How to Handle Multiple Job Offers and Interviews

First, let’s get this out there; this is a great “problem” to have! If you are hearing back from a number of companies you’ve applied to and interviews with, it means you must excel at your job AND your role is in high demand. However, this comes with a price. You must handle this situation very delicately in order to maintain a professional reputation – and your integrity as well!

Here are some tips to keep this positive situation in your favor:

  • When coming upon more than one job offer, delay a final decision for as long as possible—but not for so long that your potential employers become impatient. Most companies allow a few days to a few weeks. Tell the company that you need some time to think about it, or ask for another meeting for further discussion about the position or to meet key employees. While not only educating your decision, this also buys you time.
  • Explain to the company that you really want to work for that you have an offer from another company that you need to give them an answer quickly, but that they are your first choice.

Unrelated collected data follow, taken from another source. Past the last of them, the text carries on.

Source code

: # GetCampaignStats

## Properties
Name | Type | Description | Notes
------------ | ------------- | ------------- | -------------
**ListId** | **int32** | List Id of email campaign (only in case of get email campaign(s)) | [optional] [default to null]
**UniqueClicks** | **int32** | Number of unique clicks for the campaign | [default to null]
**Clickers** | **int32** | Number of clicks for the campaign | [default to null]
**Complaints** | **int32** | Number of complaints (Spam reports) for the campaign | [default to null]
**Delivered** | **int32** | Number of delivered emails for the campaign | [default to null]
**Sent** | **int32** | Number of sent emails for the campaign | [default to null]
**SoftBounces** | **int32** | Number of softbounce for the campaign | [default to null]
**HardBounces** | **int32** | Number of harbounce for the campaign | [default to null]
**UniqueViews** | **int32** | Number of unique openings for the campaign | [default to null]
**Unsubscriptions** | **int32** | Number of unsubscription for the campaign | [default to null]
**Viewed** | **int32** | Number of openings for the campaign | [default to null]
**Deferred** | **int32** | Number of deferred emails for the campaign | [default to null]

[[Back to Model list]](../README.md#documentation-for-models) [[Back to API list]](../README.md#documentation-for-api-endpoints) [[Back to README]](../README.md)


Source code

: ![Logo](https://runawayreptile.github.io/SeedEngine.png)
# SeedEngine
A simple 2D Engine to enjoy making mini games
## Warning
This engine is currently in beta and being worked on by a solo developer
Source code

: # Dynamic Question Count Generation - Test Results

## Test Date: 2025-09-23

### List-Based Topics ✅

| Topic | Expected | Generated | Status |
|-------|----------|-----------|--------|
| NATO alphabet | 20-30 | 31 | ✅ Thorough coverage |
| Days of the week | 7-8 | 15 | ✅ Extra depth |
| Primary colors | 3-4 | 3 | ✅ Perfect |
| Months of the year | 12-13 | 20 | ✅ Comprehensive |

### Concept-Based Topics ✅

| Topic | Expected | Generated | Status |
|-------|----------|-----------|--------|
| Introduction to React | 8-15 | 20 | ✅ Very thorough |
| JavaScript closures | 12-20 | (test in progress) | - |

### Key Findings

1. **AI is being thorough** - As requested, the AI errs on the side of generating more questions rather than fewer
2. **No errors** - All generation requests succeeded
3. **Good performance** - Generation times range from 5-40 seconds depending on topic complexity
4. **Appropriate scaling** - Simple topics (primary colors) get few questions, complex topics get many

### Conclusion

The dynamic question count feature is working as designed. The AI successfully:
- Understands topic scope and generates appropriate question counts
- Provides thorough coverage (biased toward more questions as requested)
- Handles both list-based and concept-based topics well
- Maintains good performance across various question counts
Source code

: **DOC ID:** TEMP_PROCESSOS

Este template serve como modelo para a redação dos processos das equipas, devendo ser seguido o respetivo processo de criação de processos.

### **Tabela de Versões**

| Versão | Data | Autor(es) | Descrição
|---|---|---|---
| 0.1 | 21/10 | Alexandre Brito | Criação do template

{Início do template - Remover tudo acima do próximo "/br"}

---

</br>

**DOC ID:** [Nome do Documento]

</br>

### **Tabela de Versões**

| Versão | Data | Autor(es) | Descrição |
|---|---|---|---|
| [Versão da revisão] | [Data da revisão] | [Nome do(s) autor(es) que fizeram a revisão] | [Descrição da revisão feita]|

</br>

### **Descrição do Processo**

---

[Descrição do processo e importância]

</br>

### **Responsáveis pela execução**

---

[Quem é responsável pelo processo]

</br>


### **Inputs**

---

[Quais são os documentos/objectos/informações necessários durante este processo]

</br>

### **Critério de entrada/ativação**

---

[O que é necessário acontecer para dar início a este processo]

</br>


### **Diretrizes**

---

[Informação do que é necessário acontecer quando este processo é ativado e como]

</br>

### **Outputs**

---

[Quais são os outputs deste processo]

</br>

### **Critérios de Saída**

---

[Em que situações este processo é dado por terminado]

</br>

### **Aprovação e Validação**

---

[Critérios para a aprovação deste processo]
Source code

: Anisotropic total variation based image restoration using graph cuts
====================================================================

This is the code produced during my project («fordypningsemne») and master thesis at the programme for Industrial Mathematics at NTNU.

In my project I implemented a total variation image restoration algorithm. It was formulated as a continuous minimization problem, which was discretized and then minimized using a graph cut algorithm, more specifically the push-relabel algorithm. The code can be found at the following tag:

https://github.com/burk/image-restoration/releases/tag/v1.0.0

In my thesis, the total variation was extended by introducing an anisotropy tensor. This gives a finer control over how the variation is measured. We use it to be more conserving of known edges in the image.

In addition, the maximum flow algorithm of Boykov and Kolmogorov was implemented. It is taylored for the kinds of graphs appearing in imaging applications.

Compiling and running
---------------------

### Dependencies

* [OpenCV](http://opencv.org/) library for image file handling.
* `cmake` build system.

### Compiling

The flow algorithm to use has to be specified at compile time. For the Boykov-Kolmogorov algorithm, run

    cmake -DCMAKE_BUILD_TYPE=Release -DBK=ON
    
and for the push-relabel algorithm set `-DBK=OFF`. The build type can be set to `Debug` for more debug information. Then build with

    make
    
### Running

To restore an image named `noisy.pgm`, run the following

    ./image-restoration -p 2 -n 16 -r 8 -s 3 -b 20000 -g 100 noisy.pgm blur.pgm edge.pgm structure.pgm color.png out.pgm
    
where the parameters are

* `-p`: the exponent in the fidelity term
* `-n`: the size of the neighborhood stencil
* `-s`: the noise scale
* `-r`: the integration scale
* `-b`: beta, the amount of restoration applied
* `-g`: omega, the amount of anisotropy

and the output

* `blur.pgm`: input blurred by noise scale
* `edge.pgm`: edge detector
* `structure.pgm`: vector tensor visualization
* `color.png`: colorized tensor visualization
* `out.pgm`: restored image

It’s possible they will move faster, knowing you are in demand.
  • NEVER accept one offer with the intention of backing out of it later. That is plainly unethical. Your professional integrity might be at stake here, and because of that, taking the offer you’ve already accepted is the best thing to do. If you really want to take the second offer, make sure that the benefits outweigh the possible disadvantages in a big way. The job offer you take should be the one that best fits your career goals and job priorities. Once you’ve made a decision, it’s best to tell the employer as soon as possible.
  • If you’re refusing an offer you’ve already accepted in favor of another job, politely explain that the second offer is a better fit for your skills. Be honest, and offer an apology. If you’re lucky, they will understand. But that doesn’t mean they will forget. They've already invested a lot of time and money into your hiring process. Also, keep in mind that any future career possibilities at this company are over. AVOID it happening at all - decide what you want in a job, and keep that focus in mind.

If you have multiple interviews within a short period of time, it’s all about organization. Sometimes they can even be on the same day! Here are some points to guide you through this process and keep your thoughts clear:

  • Create a simple spreadsheet that lists dates, times, interviewer background and basic company information. This can keep your interviewing experiences in check and separate from one another. Review it regularly, especially when you are just about to walk in to that interview. It will refresh your mind and give you your talking points.
  • Stay organized. When preparing for one interview, focus only on that interview. Otherwise, you may jumble up your speaking points! Focus solely on what you want to say to that employer. The next interview will be dealt with once you walk out of this door. Companies regularly ask if you are interviewing at other places. Be honest. If you are, it in fact shows that you are in demand.